- RAW DATA
--- START ---

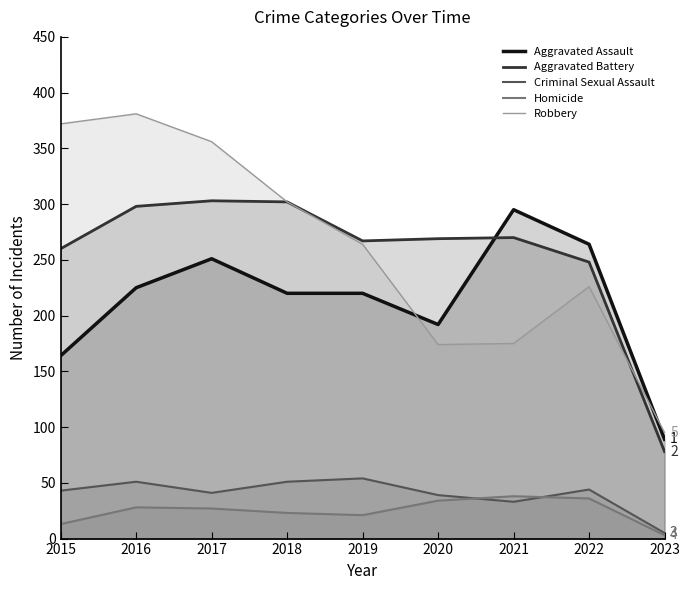

True or false: Homicide has more than 0 interior local peaks.

True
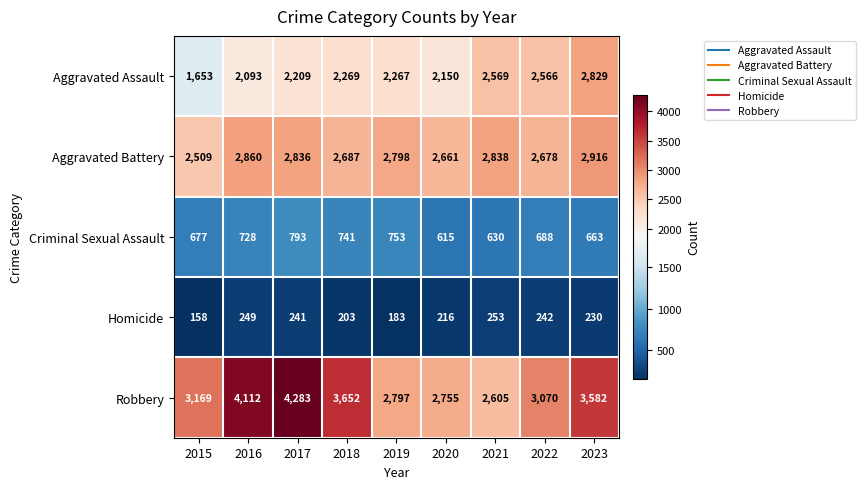

Which category has the lowest value across all series?

2015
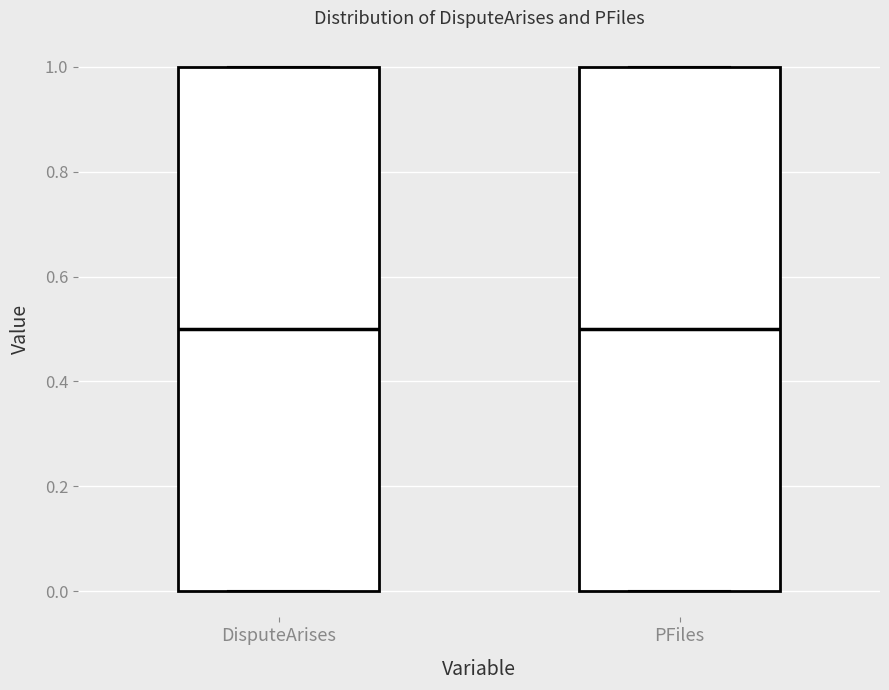

Where is the lower edge of the box for PFiles on the y-axis? The values are not printed on the chart, so give them approximately, as read against the axis.

0.0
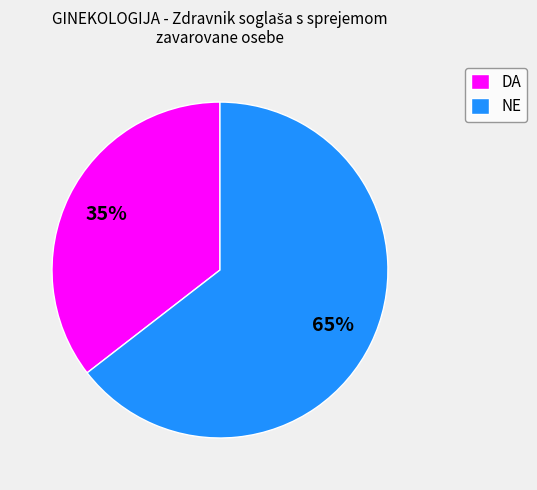

To the nearest percent, what is the average slice percentage?

50%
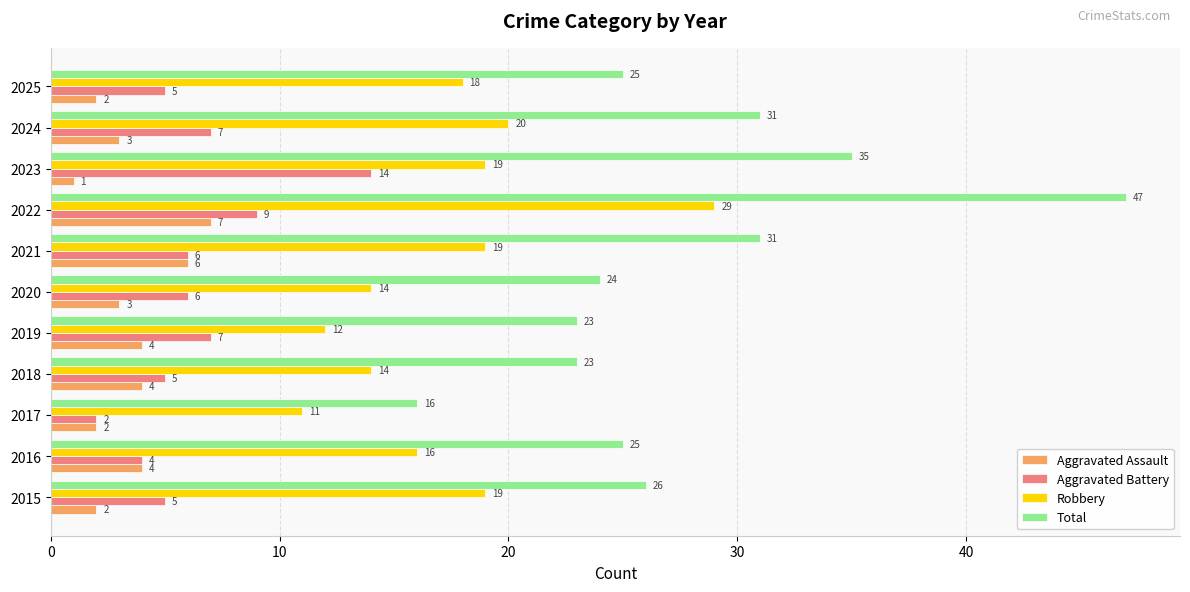

What is the minimum value shown in the chart?

1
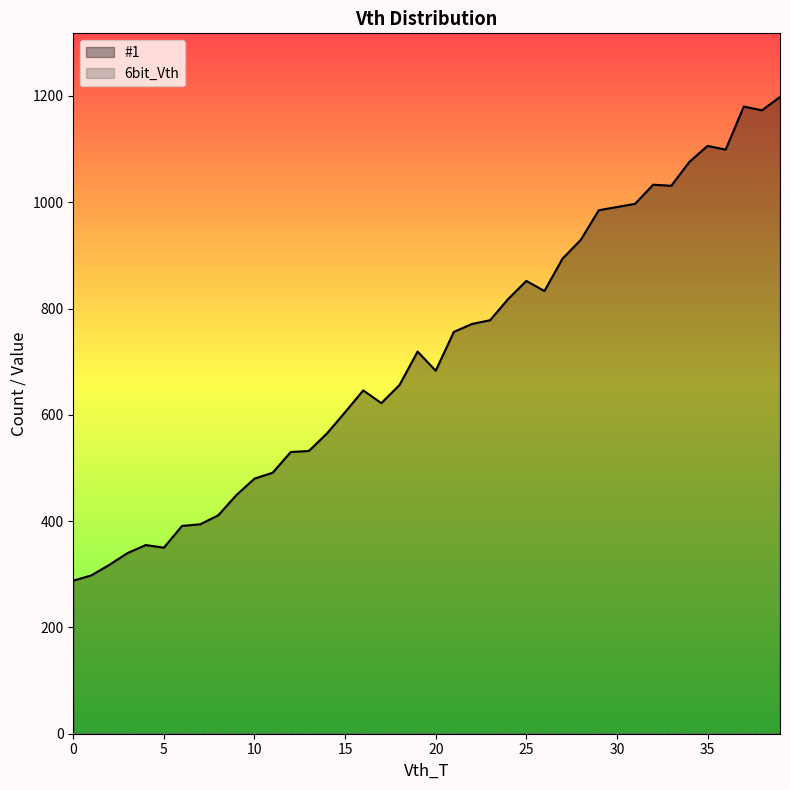

List the labels in order of value, smallest first.

0, 1, 2, 3, 5, 4, 6, 7, 8, 9, 10, 11, 12, 13, 14, 15, 17, 16, 18, 20, 19, 21, 22, 23, 24, 26, 25, 27, 28, 29, 30, 31, 33, 32, 34, 36, 35, 38, 37, 39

--- END ---

- EXERCISE INSTRUCTIONS
Rewrite the records above with every instance of "chart" replaced by "graph" and nothing else altered, leaving out the pictures.

- TASK SOLUTION
True or false: Homicide has more than 0 interior local peaks.

True

Which category has the lowest value across all series?

2015

Where is the lower edge of the box for PFiles on the y-axis? The values are not printed on the graph, so give them approximately, as read against the axis.

0.0

To the nearest percent, what is the average slice percentage?

50%

What is the minimum value shown in the graph?

1

List the labels in order of value, smallest first.

0, 1, 2, 3, 5, 4, 6, 7, 8, 9, 10, 11, 12, 13, 14, 15, 17, 16, 18, 20, 19, 21, 22, 23, 24, 26, 25, 27, 28, 29, 30, 31, 33, 32, 34, 36, 35, 38, 37, 39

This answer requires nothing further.